È stato messo a punto un protocollo in cui sono individuati dodici parametri preliminari utili alla qualificazione della barriera. Il progetto propone anche metodi più esaustivi per la caratterizzazione di uno sbarramento e il suo potenziale impatto ma questa ‘carta d’identità’ di uno sbarramento è stata definita come un’informazione di base minima necessaria per la generazione del primo ATLAS europeo degli sbarramenti fluviali. Tra i metodi più complessi di caratterizzazione degli sbarramenti e del loro impatto sui sistemi fluviali il progetto sta testando strumenti di monitoraggio da droni low-cost (circa 2000 euro). Si acquisisce informazioni su tratti lunghi dai 500m ad 1km per i quali è possibile generare informazioni ad alta risoluzione per creare modelli digitali del terreno, classificazioni di habitat e con acquisizione ripetute nel tempo anche stima dei processi morfologici di canale (stima delle aree erose e/o depositate). Questa informazione è infine integrata con dati provenienti dai satelliti (Sentinel 1 e 2) del programma Europeo di Earth Observation denominato Copernicus.

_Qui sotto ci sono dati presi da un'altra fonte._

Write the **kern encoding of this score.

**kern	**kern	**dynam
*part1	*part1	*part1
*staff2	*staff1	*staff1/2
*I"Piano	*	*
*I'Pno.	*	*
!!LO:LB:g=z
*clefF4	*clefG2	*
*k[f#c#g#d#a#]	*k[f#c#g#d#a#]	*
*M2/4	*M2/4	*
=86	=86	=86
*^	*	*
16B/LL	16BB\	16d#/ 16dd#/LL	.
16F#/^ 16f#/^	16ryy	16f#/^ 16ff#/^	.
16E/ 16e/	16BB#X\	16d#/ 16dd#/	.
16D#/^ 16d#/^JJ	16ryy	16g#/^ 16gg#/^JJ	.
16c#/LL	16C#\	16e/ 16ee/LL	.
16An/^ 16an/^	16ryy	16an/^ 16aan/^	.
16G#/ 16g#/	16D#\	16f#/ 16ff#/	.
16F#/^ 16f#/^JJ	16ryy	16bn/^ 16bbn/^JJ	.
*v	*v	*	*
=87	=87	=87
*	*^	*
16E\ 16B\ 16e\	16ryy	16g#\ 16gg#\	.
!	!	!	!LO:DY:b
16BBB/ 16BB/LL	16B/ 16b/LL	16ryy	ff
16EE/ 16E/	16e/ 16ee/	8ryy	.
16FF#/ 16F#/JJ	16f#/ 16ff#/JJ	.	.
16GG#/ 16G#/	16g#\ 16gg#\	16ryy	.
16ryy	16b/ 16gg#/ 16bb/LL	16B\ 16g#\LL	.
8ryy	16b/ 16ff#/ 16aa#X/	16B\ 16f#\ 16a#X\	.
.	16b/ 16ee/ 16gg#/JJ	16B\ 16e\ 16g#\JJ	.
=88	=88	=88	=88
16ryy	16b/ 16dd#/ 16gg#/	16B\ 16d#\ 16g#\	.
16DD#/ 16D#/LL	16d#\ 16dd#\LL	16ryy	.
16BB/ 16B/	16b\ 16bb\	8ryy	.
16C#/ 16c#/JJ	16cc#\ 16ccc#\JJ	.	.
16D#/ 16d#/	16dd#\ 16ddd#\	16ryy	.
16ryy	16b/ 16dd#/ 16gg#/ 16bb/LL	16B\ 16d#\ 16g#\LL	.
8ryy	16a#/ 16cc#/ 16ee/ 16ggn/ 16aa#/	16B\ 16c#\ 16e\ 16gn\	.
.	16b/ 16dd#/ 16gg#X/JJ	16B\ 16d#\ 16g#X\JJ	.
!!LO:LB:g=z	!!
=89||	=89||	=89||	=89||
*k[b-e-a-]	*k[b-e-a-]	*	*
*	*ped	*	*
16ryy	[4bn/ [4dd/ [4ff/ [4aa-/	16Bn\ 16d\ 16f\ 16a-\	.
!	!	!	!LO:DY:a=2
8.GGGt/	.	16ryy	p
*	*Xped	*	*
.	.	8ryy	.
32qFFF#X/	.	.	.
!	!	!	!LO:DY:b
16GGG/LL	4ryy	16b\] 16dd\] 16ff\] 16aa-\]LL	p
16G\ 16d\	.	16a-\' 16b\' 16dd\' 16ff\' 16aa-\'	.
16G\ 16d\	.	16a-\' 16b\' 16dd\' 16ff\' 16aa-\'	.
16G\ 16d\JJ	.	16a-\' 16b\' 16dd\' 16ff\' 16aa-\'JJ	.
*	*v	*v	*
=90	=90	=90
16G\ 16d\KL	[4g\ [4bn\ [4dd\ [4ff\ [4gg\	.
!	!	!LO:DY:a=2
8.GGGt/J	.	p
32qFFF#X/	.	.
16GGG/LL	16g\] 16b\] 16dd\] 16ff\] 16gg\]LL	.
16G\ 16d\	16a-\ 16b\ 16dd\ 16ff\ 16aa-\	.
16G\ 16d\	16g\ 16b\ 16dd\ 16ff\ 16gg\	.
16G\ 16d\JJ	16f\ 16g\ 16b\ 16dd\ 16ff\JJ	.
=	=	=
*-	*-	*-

L’informazione satellitare consente di generalizzare a scala più ampie la caratterizzazione del sistema fluviale, usando le informazioni ad alta risoluzione del drone come validazione.” – asserisce l’ingegnere Bizzi.

Table 1

Soggetto intervistato
Il gruppo di ricerca Natural Resources Management del Professor Andrea Castelletti del Dipartimento di Elettronica, Informazione e Bioingegneria del Politecnico di Milano partecipa al progetto coordinando, insieme al Joint Research Centre, la costruzione dell’atlante delle barriere e la sua validazione su campo a scala europea. I ricercatori del DEIB contribuiscono anche allo sviluppo di modelli per il monitoraggio della connettività dei sedimenti a scala di bacino, avvalendosi anche di droni per la raccolta dati utili alla calibrazione dei modelli. Le Istituzioni che vi partecipano sono: Swansea University (UK), Durham University (UK), University of Southampton (UK), University of Highlands and Islands (Scotland), Technical University of Denmark (Denmark), University College Cork (Ireland), Inland Fisheries Ireland (Ireland), World Fish Migration Foundation (The Netherlands), Universidad de Oviedo (Spain), AEMS-Ríos con vida (Spain), European Regional Centre for Ecohydrology Polish Academy of Sciences (Poland), Inland Fisheries Institute (Poland), Politecnico di Milano – DEIB (Italy), Conservatoire National du Saumon Sauvage (France), WWF (Switzerland), Ingenieurbüro Kauppert (Germany), Uniper (Sweden), Innogy SE (Germany), European Commission JRC – Institute for Environment and Sustainability (Italy), Electricité de France (France).